New e-commerce policy gets mixed reactions. Will it be implemented?

The new e-commerce policy aims to address issues like predatory pricing and deep discounting

by Ruhail Amin
Published - Dec 31, 2018 8:22 AM Updated: Dec 31, 2018 8:22 AM
ecommerce

The government’s recently proposed policy of introducing restrictions on foreign e-commerce companies operating in the country has met with mixed reactions. 

According to reports, some leading advocacy groups have objected to this proposed move and stated that it will cast a negative impact on Foreign Direct Investment (FDI) in the long run. 

It must be mentioned that the 2017 Foreign Direct Investment (FDI) Policy circular stated that 100% FDI under an automatic route is permitted only in the e-commerce marketplace model, and not in the inventory-based one. Now, the government has announced that it wants to introduce changes to the foreign direct investment policy for the e-commerce sector, which would end discounts and cashback offers that online platforms with foreign investments were offering and prevent predatory pricing and deep discounting. 

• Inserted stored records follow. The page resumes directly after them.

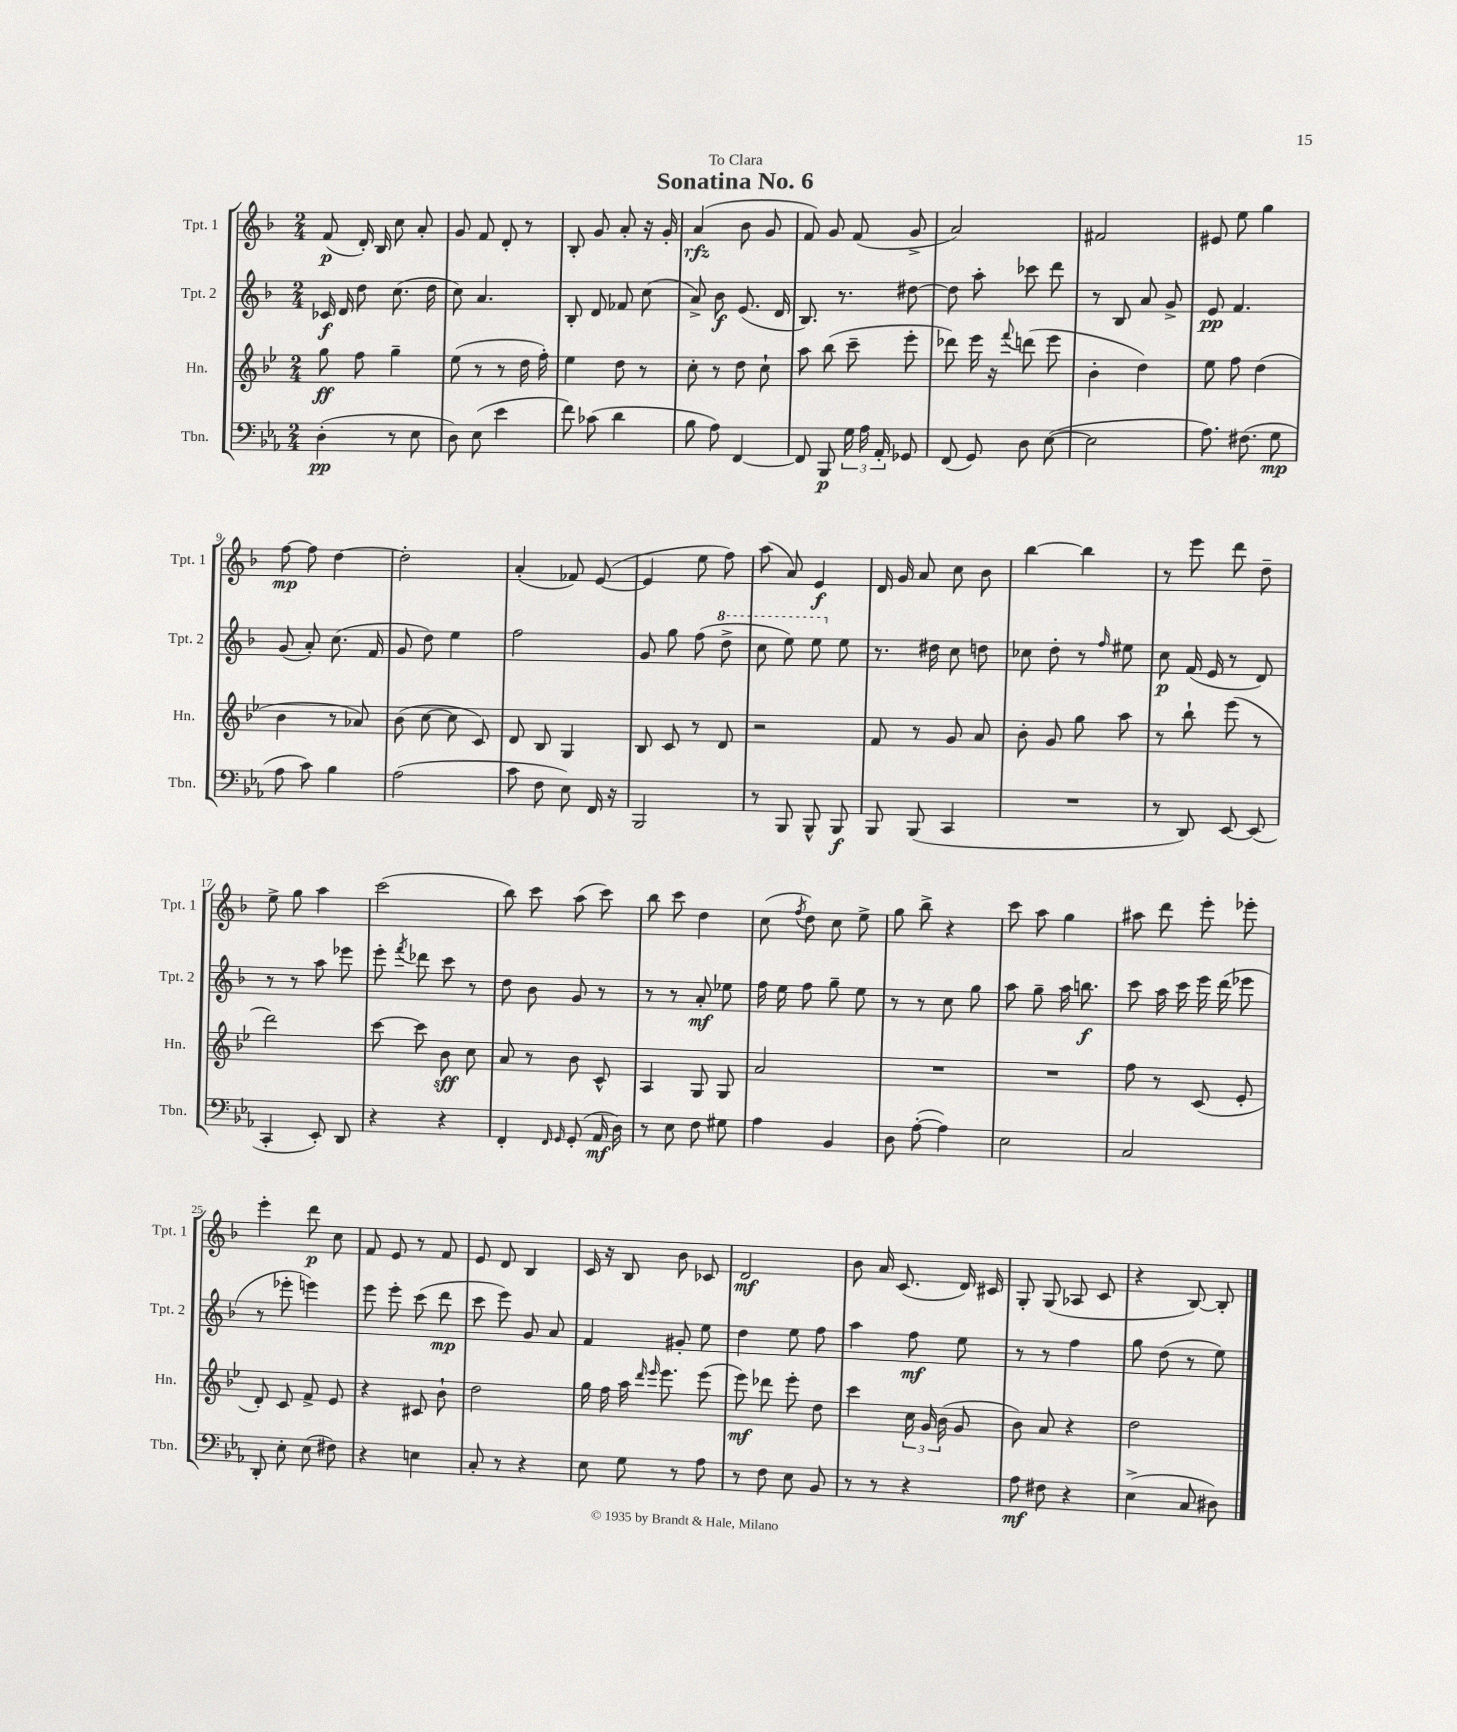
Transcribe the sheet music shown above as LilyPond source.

\header { title = "Sonatina No. 6" dedication = "To Clara" }
<<
\new StaffGroup <<
\new Staff = "s0" \with { instrumentName = "Tpt. 1" shortInstrumentName = "Tpt. 1" } {
    \clef treble \key f \major \numericTimeSignature \time 2/4
    \autoBeamOff f'8\p( d'16-.) bes16 c''8 a'8-. |
    g'8 f'8 d'8-. r8 |
    bes8-. g'8 a'8-. r16 g'16-. |
    a'4\rfz( bes'8 g'8 |
    f'8) g'8 f'8( g'8-> |
    a'2) |
    fis'2 |
    eis'8 e''8 g''4 |
    f''8~\mp f''8 d''4~ |
    d''2-. |
    a'4-.( fes'8) e'8~( |
    e'4 e''8 f''8) |
    a''8( a'8) e'4\f |
    d'16 g'16 a'8 c''8 bes'8 |
    bes''4~ bes''4 |
    r8 e'''8 d'''8 d''8-- |
    e''8-> g''8 a''4 |
    c'''2( |
    bes''8) c'''8 a''8( c'''8) |
    bes''8 c'''8 d''4 |
    c''8( \acciaccatura { f''8 } d''8) c''8 e''8-> |
    g''8 bes''8-> r4 |
    c'''8 a''8 g''4 |
    ais''8 d'''8 e'''8-. ees'''8-. |
    e'''4-. d'''8\p c''8 |
    f'8 e'8 r8 f'8 |
    e'8 d'8 bes4 |
    c'16 r16 bes8 bes'8 ces'8 |
    d'2\mf |
    bes'8 a'16 c'8.( d'16) cis'16 |
    g8-. g8( aes8 c'8 |
    r4 bes8~) bes8-. \bar "|." |
}
\new Staff = "s1" \with { instrumentName = "Tpt. 2" shortInstrumentName = "Tpt. 2" } {
    \clef treble \key f \major \numericTimeSignature \time 2/4
    \autoBeamOff ces'16\f d'16 d''8 c''8.( d''16 |
    c''8) a'4. |
    bes8-. d'8 fes'8 c''8( |
    a'8->) bes'8\f e'8.( d'16 |
    bes8.) r8. dis''8~ |
    dis''8 a''8-. ces'''8 d'''8 |
    r8 bes8 a'8 g'8-> |
    e'8\pp f'4. |
    g'8( a'8-.) c''8.( f'16 |
    g'8 d''8) e''4 |
    f''2 |
    g'8 g''8 f''8( \ottava #1 d'''8-> |
    c'''8 e'''8) e'''8 \ottava #0 e''8 |
    r8. dis''16 c''8 d''8 |
    ces''8 d''8-. r8 \grace { f''16 } eis''8 |
    c''8\p f'16( e'16 r8 d'8) |
    r8 r8 a''8 ees'''8 |
    e'''8-. \acciaccatura { f'''8 } des'''8 c'''8 r8 |
    d''8 bes'8 g'8 r8 |
    r8 r8 a'8-.\mf ees''8 |
    f''16 e''16 f''8 g''8-- e''8 |
    r8 r8 c''8 g''8 |
    a''8 g''8-- a''16 b''8.\f |
    c'''8 a''16 c'''16 e'''16 d'''16( ees'''8 |
    r8 ees'''8-. e'''4) |
    e'''8 e'''8-. c'''8( d'''8\mp |
    c'''8 e'''8) g'8 a'8 |
    f'4 gis'8-. e''8 |
    d''4 e''8 f''8 |
    a''4 f''8\mf e''8 |
    r8 r8 f''4 |
    g''8 d''8( r8 e''8) \bar "|." |
}
\new Staff = "s2" \with { instrumentName = "Hn." shortInstrumentName = "Hn." } {
    \clef treble \key bes \major \numericTimeSignature \time 2/4
    \autoBeamOff g''8\ff f''8 g''4-- |
    ees''8( r8 r8 d''16 f''16-.) |
    ees''4 d''8 r8 |
    c''8-. r8 d''8 c''8-! |
    a''8 bes''8( c'''8-- ees'''8-. |
    des'''8) ees'''16 r16 \appoggiatura { f'''8 } d'''8( ees'''8 |
    bes'4-. d''4) |
    ees''8 f''8 d''4( |
    bes'4 r8 aes'8) |
    bes'8( c''8~ c''8 c'8) |
    d'8 bes8 g4 |
    bes8 c'8 r8 d'8 |
    r2 |
    f'8 r8 g'8 a'8 |
    bes'8-. g'8 g''8 a''8 |
    r8 bes''8-! ees'''8( r8 |
    d'''2) |
    c'''8~ c'''8 bes'8\sff c''8 |
    a'8 r8 bes'8 c'8-^ |
    a4 g8 g8 |
    a'2 |
    R2 |
    R2 |
    f''8 r8 c'8( ees'8-. |
    d'8-.) c'8 f'8-> ees'8 |
    r4 cis'8 bes'8-! |
    d''2 |
    g''16 f''16 a''16 \grace { d'''16 ees'''16 } ees'''8. ees'''8( |
    ees'''8\mf) des'''8 ees'''8-. d''8 |
    c'''4 \tuplet 3/2 { c''16 g'16 bes'16( } g'8 |
    bes'8) a'8 r4 |
    d''2 \bar "|." |
}
\new Staff = "s3" \with { instrumentName = "Tbn." shortInstrumentName = "Tbn." } {
    \clef bass \key ees \major \numericTimeSignature \time 2/4
    \autoBeamOff d4-.\pp( r8 ees8 |
    d8) ees8( ees'4 |
    f'8) ces'8( d'4 |
    bes8 aes8) f,4~ |
    f,8 bes,,8\p \tuplet 3/2 { g16 aes16 aes,16-. } ges,8 |
    f,8( g,8) d8 ees8~( |
    ees2 |
    aes8.) fis8.( g8\mp |
    aes8 c'8) bes4 |
    aes2( |
    c'8 f8 ees8) f,16 r16 |
    bes,,2 |
    r8 bes,,8 bes,,8-^ bes,,8\f |
    bes,,8 bes,,8( c,4 |
    R2 |
    r8 d,8) ees,8~ ees,8( |
    c,4-. ees,8-.) d,8 |
    r4 r4 |
    f,4-. \grace { f,16 g,16 } g,8-.( aes,16\mf d16) |
    r8 ees8 f8 gis8 |
    aes4 bes,4 |
    d8 aes8~-.( aes4) |
    ees2 |
    c2 |
    d,8-. ees8-. ees8( fis8) |
    r4 e4 |
    c8-. r8 r4 |
    ees8 g8 r8 aes8 |
    r8 f8 ees8 bes,8 |
    r8 r8 r4 |
    aes8\mf fis8 r4 |
    ees4->( c8 dis8) \bar "|." |
}
>>
>>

According to a study by the India Brand Equity Foundation (IBEF), a Trust established by the Ministry of Commerce and Industry, the Indian e-commerce industry has been on an upward growth trajectory and is expected to surpass the US to become the second largest e-commerce market in the world by 2034. The report also states that the e-commerce market is expected to reach US$ 200 billion by 2026, while online shoppers in India are expected to reach 120 million in 2018 and eventually 220 million by 2025. 

Speaking about the impact of the new proposed policy on the e-commerce sector, Harish Bijoor, Brand Expert and Owner Harish Bijoor Consults Inc, said, “The new guidelines are a bit of a jolt for e-commerce companies in India. It is all about sudden decisions that pull the rug from under the feet of the business that is just about establishing itself.” 

“This decision puts the key issue of flux in the sector to the forefront. Protecting the local traditional trader is going to be the imperative of any government that seeks votes in a democracy and this is something businesses must discount,” he added. 

Even the US-India Strategic Partnership Forum has termed the new e-commerce rules as “regressive” and said the changes would harm consumers, create unpredictability and have a negative impact on the growth of online retail in India. 

In response to the harshly worded US-India Strategic Partnership Forum’s response, the Confederation of All India Traders (CAIT), in a press report was quoted as saying, “It is highly regretted that powerful MNCs through their respective governments try to act as a big brother and in name of consumers and farmers they try to change policies of developing countries.” 

The new e-commerce rules are set to come into effect from February 2019.